───── 本文抜粋 ─────
と その前に今回は付き合ってくれる奇特な方が名乗り出てくれたので
2人でランチ  某ホテル52階 気がつくと2時間半もお食事を楽しんでいた。

いざ 出陣  どれだけ楽しませてくれるのであろうか ワクワク


ボッティチェリ 15世紀後半イタリアで活躍。聖母・女神を描き続けた。

ヴィーナス誕生はあまりにも有名ですよね(今回は展示されていませんけど)

まず目にとまった作品は 初期のころの「聖母子と二人の天使」
─────
▶ [作業内容]:
本文の「と その前に今回は付き合ってくれる奇特な方が名乗り出てくれたので」から「ヴィーナス誕生はあまりにも有名ですよね(今回は展示されていませんけど)」まで（その語句も含む）を、「ランチ」を「昼食」に置き換えて書き出してください。 ここから先の項目は、本文とは別の資料です。
───── データ抜粋 ─────
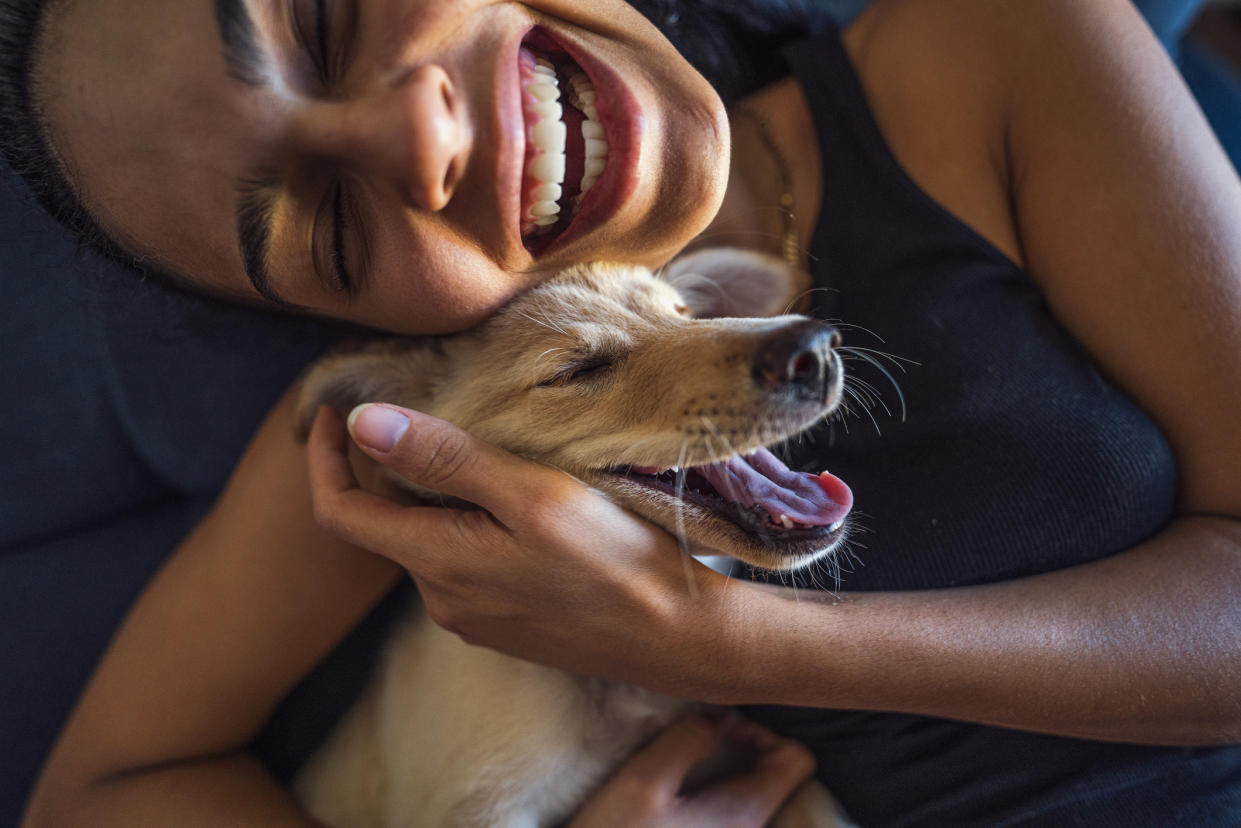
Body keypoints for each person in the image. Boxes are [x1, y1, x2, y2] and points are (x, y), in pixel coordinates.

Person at [4, 0, 1241, 825]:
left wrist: (713, 641)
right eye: (329, 225)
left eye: (323, 17)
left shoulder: (1001, 47)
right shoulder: (411, 423)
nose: (420, 133)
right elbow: (106, 791)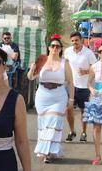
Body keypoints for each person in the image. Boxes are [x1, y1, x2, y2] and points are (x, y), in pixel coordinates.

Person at [27, 35, 74, 163]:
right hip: (42, 95)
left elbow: (70, 82)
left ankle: (47, 152)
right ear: (49, 48)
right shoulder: (42, 60)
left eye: (57, 46)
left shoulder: (65, 62)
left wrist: (71, 100)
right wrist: (32, 70)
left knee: (54, 121)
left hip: (59, 95)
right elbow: (31, 77)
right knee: (44, 124)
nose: (54, 48)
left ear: (60, 49)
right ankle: (51, 151)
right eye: (52, 46)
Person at [64, 32, 97, 143]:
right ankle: (72, 131)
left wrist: (86, 71)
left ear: (81, 40)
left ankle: (83, 132)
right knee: (69, 109)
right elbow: (64, 65)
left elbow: (96, 68)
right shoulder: (67, 51)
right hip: (70, 85)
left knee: (83, 110)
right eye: (72, 41)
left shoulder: (88, 53)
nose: (75, 43)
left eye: (76, 40)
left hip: (84, 86)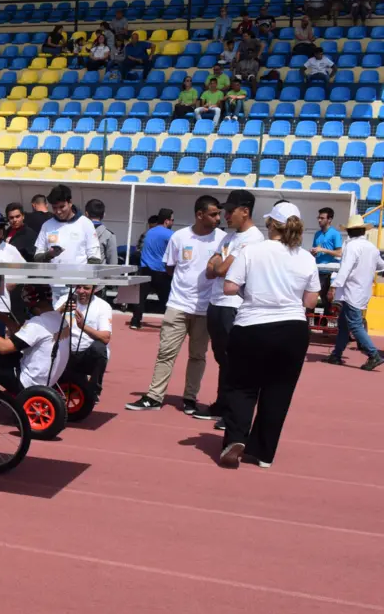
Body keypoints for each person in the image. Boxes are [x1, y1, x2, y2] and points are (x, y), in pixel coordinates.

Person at [218, 202, 320, 469]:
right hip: (293, 329)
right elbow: (310, 302)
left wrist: (249, 291)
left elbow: (230, 287)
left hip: (252, 324)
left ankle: (235, 440)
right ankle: (263, 452)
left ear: (271, 224)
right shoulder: (307, 258)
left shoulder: (252, 251)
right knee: (279, 390)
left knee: (241, 387)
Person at [127, 196, 225, 414]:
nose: (218, 218)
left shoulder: (223, 239)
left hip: (205, 308)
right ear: (199, 215)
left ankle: (190, 398)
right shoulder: (179, 237)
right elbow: (169, 268)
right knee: (166, 353)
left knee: (198, 356)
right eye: (213, 214)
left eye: (218, 214)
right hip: (178, 304)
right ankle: (154, 397)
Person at [199, 190, 264, 429]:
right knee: (222, 358)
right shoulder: (229, 238)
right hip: (217, 303)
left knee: (233, 361)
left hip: (233, 305)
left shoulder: (253, 238)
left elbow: (222, 268)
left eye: (230, 211)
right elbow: (210, 269)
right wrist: (217, 265)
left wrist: (217, 265)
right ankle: (222, 404)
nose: (225, 216)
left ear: (245, 211)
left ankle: (232, 413)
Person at [323, 215, 384, 371]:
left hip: (350, 291)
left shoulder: (351, 246)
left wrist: (334, 286)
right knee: (344, 324)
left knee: (355, 325)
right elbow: (380, 266)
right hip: (362, 291)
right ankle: (336, 355)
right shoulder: (372, 248)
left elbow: (345, 269)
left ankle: (373, 355)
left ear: (349, 231)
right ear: (363, 230)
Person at [33, 184, 102, 301]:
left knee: (78, 319)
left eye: (62, 207)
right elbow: (37, 257)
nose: (58, 211)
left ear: (70, 202)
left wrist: (85, 286)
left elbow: (94, 257)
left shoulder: (85, 223)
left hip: (78, 288)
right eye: (54, 208)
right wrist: (49, 255)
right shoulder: (47, 225)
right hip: (54, 286)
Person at [58, 284, 112, 398]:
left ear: (94, 289)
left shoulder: (103, 306)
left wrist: (83, 326)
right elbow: (48, 320)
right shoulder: (64, 300)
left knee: (99, 348)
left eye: (86, 288)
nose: (81, 291)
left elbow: (105, 337)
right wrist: (60, 310)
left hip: (86, 353)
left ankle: (94, 390)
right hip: (65, 351)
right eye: (78, 287)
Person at [129, 209, 174, 329]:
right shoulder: (170, 235)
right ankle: (170, 324)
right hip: (162, 271)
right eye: (172, 220)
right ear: (166, 221)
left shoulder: (148, 233)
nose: (173, 222)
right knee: (167, 300)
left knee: (140, 298)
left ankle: (135, 321)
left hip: (145, 269)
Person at [310, 206, 342, 319]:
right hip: (317, 270)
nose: (319, 220)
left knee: (326, 297)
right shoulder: (317, 234)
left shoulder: (335, 234)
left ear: (329, 219)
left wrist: (323, 250)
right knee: (316, 296)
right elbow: (317, 249)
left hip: (330, 272)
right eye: (318, 217)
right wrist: (313, 252)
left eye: (322, 218)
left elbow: (339, 253)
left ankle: (330, 318)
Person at [85, 198, 117, 264]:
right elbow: (113, 263)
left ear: (86, 214)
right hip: (101, 273)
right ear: (104, 215)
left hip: (80, 273)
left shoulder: (79, 232)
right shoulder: (109, 235)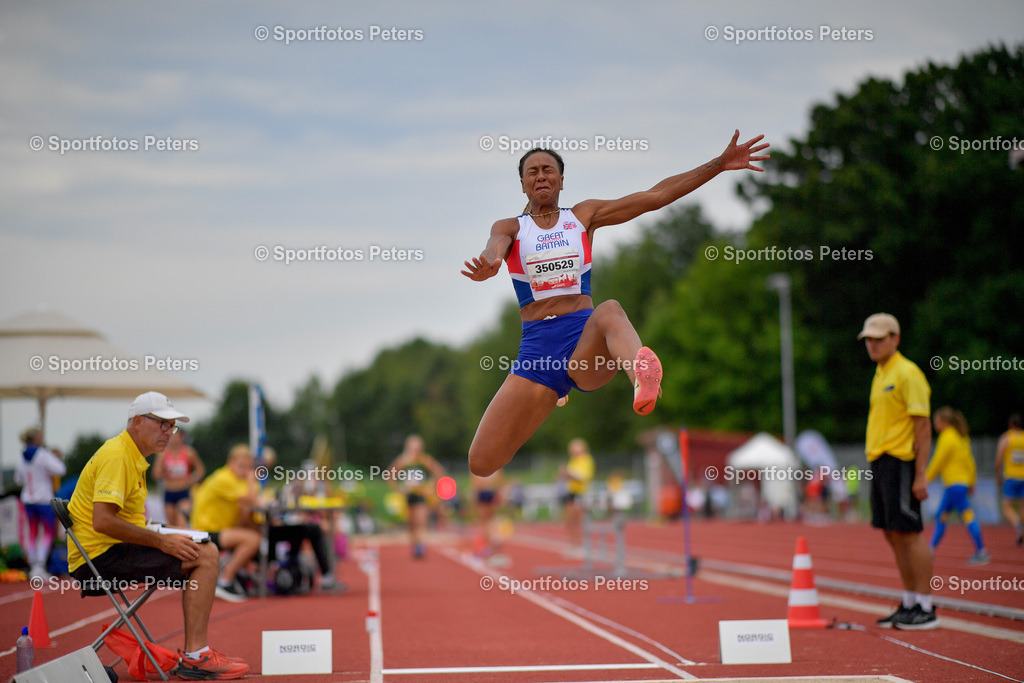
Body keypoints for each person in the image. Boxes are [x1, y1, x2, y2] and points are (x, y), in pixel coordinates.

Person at [463, 131, 769, 477]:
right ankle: (556, 396)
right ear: (522, 184)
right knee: (481, 463)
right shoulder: (511, 228)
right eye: (532, 172)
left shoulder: (583, 216)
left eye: (548, 170)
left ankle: (642, 377)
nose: (541, 176)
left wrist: (719, 164)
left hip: (584, 344)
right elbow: (494, 246)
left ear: (562, 180)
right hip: (537, 354)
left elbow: (655, 196)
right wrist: (489, 262)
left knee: (609, 309)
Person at [68, 392, 248, 679]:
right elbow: (102, 521)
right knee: (206, 554)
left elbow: (127, 521)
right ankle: (197, 657)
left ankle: (196, 654)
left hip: (106, 551)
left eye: (172, 426)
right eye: (162, 423)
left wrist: (172, 533)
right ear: (138, 422)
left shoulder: (131, 455)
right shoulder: (118, 456)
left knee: (199, 543)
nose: (168, 432)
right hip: (98, 559)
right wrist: (163, 540)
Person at [859, 313, 936, 630]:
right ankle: (909, 601)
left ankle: (926, 606)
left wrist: (921, 473)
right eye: (868, 339)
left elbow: (923, 425)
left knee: (909, 532)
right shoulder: (880, 374)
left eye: (879, 338)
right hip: (879, 461)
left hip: (901, 461)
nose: (872, 344)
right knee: (892, 533)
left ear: (895, 339)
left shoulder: (908, 373)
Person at [190, 444, 263, 602]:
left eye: (248, 467)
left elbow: (251, 506)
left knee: (256, 528)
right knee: (253, 539)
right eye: (241, 466)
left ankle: (245, 571)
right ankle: (226, 578)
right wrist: (251, 478)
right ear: (230, 463)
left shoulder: (238, 480)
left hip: (222, 529)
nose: (245, 471)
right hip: (205, 531)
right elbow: (254, 499)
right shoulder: (223, 478)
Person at [926, 407, 988, 564]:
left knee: (966, 516)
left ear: (944, 421)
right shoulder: (961, 437)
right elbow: (970, 462)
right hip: (960, 484)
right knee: (942, 516)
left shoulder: (947, 437)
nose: (934, 424)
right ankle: (930, 550)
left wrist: (924, 480)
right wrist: (972, 482)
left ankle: (981, 551)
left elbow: (937, 462)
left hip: (954, 485)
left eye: (936, 421)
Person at [14, 427, 66, 578]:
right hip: (43, 499)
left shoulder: (21, 456)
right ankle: (40, 566)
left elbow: (18, 479)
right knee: (48, 533)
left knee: (32, 533)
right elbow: (61, 469)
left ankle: (33, 566)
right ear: (38, 439)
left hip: (28, 499)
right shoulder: (43, 454)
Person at [386, 435, 446, 558]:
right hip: (408, 495)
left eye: (417, 448)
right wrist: (398, 489)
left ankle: (420, 545)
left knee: (420, 520)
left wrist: (430, 486)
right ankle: (415, 544)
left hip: (421, 495)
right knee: (411, 523)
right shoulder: (403, 461)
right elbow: (390, 475)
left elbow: (439, 472)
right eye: (412, 448)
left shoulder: (424, 460)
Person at [152, 428, 205, 528]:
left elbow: (200, 470)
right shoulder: (163, 454)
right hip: (169, 493)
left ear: (182, 437)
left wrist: (193, 479)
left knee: (181, 524)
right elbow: (156, 474)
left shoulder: (189, 452)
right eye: (172, 436)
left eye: (176, 436)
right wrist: (166, 472)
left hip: (184, 492)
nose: (174, 439)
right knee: (172, 526)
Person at [558, 438, 595, 546]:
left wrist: (568, 473)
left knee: (576, 518)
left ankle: (579, 540)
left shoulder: (586, 460)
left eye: (574, 450)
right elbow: (569, 476)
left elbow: (582, 477)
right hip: (571, 491)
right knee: (568, 519)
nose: (572, 452)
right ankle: (573, 539)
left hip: (581, 492)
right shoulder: (573, 460)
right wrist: (564, 474)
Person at [995, 413, 1024, 546]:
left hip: (1011, 477)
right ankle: (1020, 527)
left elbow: (999, 458)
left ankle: (1017, 524)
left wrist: (998, 474)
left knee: (1006, 508)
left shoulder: (1006, 438)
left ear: (1010, 424)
─────
▶ [回答欄]:
と その前に今回は付き合ってくれる奇特な方が名乗り出てくれたので
2人で昼食  某ホテル52階 気がつくと2時間半もお食事を楽しんでいた。

いざ 出陣  どれだけ楽しませてくれるのであろうか ワクワク


ボッティチェリ 15世紀後半イタリアで活躍。聖母・女神を描き続けた。

ヴィーナス誕生はあまりにも有名ですよね(今回は展示されていませんけど)